Data to process START
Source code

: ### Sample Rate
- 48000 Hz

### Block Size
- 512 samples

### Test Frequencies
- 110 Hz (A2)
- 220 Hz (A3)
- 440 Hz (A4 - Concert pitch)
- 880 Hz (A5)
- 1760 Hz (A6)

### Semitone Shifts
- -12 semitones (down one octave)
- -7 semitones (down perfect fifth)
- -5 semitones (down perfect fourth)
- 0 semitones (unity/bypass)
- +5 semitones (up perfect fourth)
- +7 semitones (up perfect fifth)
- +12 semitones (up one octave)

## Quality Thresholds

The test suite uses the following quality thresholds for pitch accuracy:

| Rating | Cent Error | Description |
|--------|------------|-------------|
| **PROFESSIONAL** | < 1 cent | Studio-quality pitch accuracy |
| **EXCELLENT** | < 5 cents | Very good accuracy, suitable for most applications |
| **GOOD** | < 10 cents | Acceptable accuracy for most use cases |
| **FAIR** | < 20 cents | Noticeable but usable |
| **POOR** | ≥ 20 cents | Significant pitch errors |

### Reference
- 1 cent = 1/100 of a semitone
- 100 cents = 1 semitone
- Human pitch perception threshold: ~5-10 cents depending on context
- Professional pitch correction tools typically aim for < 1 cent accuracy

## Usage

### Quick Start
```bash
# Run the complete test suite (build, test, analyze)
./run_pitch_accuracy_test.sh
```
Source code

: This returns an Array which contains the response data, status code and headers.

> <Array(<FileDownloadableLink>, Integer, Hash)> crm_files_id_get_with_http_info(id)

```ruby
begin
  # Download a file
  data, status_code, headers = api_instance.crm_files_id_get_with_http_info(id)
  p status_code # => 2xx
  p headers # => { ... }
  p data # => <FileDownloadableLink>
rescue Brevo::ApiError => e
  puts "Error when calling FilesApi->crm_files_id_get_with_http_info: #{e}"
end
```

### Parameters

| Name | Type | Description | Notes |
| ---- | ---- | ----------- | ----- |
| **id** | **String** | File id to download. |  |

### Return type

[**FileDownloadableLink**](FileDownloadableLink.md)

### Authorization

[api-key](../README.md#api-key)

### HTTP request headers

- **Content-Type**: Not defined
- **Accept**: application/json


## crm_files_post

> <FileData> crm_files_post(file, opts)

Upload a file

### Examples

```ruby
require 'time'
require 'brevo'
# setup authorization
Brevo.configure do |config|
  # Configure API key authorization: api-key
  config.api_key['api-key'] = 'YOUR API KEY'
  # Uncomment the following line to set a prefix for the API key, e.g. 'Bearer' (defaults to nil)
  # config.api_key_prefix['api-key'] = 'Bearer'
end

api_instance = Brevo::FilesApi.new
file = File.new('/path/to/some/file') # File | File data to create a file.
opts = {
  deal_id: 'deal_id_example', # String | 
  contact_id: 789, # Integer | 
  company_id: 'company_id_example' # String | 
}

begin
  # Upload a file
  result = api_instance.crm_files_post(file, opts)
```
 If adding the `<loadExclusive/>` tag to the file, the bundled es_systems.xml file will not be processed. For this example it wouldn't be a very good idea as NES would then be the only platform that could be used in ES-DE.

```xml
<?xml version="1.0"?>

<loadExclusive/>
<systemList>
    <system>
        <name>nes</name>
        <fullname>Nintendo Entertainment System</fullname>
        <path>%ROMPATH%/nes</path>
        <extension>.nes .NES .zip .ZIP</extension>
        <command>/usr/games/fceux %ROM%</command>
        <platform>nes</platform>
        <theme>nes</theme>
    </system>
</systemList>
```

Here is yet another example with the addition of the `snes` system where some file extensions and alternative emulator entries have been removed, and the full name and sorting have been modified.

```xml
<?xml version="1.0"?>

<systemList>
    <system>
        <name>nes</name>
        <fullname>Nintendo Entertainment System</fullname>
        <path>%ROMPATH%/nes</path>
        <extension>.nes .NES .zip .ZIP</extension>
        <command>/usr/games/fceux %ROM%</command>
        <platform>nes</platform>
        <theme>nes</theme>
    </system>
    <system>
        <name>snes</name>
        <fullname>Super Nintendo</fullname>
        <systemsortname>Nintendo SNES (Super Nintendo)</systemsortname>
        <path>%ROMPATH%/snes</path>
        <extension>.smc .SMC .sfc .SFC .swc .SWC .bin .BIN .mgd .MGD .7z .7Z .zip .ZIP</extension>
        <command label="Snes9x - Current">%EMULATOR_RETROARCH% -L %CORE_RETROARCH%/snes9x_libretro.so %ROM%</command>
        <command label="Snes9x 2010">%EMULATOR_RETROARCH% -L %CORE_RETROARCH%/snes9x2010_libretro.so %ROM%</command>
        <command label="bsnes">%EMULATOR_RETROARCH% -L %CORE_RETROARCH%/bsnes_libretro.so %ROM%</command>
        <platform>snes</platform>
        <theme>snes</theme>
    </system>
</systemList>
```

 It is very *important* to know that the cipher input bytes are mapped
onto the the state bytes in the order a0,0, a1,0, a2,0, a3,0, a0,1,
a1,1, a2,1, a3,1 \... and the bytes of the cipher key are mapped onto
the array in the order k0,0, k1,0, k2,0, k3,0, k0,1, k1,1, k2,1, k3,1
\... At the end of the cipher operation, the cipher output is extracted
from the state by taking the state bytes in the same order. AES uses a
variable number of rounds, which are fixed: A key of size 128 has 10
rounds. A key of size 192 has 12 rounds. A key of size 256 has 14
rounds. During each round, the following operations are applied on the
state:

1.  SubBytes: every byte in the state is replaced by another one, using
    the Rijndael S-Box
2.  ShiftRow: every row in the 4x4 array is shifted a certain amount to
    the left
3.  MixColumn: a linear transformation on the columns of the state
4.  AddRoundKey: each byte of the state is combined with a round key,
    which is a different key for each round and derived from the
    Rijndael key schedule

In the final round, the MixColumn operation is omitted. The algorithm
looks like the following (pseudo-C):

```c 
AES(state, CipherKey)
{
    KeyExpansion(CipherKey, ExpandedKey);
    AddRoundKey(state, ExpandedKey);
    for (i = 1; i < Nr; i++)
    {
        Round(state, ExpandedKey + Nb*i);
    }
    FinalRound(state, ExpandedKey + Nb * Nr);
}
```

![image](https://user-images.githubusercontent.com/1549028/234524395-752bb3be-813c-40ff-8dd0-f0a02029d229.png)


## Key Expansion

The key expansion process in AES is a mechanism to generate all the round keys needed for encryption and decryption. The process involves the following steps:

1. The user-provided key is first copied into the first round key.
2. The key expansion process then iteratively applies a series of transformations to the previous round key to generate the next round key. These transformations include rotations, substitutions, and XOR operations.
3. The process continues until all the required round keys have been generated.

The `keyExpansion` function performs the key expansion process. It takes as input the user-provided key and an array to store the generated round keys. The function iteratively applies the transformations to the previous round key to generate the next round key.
Data to process END
Task to carry out:
Checking each line above, count the ones that hold the word "Super" and state the total alone.

Task result:
2